Recording my bass amp's output via an external microphone results in subpar sound quality. Is it possible to record direct to my computer (I use Audacity for recording audio) from my amp?
Yes, you could record directly to a computer provided it has a line input (a mic input won't work). This input will likely be on an 1/8" jack, which will require an adapter to accommodate an amp's 1/4" line output. Getting levels set properly, without prominent background noise or distortion, could be a challenge. 1/8" connectors are also quite fragile. Catch your foot on the cable just once, and you could easily destroy the input jack.
Why hassle with it? Just buy an audio interface. Keep it simple: buy a USB audio interface with two input channels (even one would do it) . Connect your bass amp's line output (1/4" or XLR) to the interface. Set your levels. Record away. Even a cheap USB audio interface should give you excellent sound quality.

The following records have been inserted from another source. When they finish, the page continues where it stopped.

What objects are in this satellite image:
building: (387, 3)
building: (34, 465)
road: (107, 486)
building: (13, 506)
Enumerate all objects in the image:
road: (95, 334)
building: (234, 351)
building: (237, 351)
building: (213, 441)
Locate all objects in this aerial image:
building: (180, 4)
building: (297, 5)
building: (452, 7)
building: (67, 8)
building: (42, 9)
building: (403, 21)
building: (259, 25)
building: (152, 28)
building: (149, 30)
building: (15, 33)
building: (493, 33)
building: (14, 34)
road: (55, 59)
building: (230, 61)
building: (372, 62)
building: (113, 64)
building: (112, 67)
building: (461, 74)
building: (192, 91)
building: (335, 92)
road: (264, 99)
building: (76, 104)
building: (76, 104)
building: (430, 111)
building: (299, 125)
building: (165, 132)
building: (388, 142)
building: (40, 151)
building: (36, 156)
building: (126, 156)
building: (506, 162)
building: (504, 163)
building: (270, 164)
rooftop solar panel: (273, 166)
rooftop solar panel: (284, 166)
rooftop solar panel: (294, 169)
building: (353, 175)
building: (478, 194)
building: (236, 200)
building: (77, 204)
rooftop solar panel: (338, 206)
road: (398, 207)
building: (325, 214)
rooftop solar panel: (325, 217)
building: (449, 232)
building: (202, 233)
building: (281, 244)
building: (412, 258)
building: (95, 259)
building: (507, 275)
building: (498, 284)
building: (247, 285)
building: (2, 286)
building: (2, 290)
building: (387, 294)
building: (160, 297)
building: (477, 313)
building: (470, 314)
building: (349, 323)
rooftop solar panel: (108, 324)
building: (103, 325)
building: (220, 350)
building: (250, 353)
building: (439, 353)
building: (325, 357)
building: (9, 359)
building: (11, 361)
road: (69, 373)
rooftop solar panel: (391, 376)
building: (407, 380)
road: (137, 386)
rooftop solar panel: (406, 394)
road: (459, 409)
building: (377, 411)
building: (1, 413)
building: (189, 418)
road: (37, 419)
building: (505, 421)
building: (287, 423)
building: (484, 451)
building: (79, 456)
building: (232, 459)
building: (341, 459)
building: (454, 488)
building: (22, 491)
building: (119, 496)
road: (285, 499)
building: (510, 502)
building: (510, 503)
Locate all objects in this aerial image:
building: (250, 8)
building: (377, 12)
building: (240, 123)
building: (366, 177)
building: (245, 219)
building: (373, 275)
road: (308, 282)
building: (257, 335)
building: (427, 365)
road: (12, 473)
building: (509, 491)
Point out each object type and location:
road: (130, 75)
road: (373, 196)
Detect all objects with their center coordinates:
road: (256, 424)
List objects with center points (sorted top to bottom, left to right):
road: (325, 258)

Some interfaces (like the Scarlett above) have an instrument input, which changes the input impedance to better match an electric guitar or bass. You could then plug directly into the interface if you want the pure, direct sound of the instrument. Monitoring becomes a bit trickier with this setup, as you'll now have latency (delay) to deal with.
In short: unless you've already blown your music toy budget, there's no reason to record directly into your computer.
Thanks for answering my detailed comments. Now I can show you more clearly what to do. You need:
- a stereo cable, perhaps a y-cable, which splits stereo into two mono lines
- an attenuator
- perhaps some adapters.
Your external microphone will be replaced/bypassed by this setup.
Direct connection, output from amp
Your amp has a so called line-out (REC-OUT), which is intended to record the signal directly, i.e. bypassing the speaker. The options from the manual also shed some light on the kind of connections you need to make:
The easiest thing you can do is using connctor "4" and draw a stereo cable to a stereo recorder (old fashioned tape, nowadays digital recorder) ... which you probably do not have. So let's look at the computer, next.
About sound quality: the block diagram suggests that you bypass output amp+speaker via REC-OUT. So besides nuances from distortions and accoustics the sound will probably be "almost the same".
Notebook, direct conenction
I assume this is where you attached your external micro:
However, you'll encounter some problems in trying to do so.
Now, line-output voltage is 1 V, while mics are about 1/1000 of that. So, even if you could plug the cabel in, you'd blow up the amplifier inside your laptop.
Solution? Look for an attenuator, line-out to microphone levels.
Cable for mic-in
Now, the microphone you have most likely is mono: 1 channel, 1 line only. So you need some y-splitter (looks like a Y) as shown above at the Mixer input.
Now, also audio connectors follow many standards. So most likely you need some adapters to just make the right mechanical/electrical connections (diameters etc.)
If you have access to a local store which sells all those things, it may be wise to ask for help there.
A word of caution: cheap will be cheap. Almost all Chinese products will fall apart after a few times of using them, especially with cables and adapters.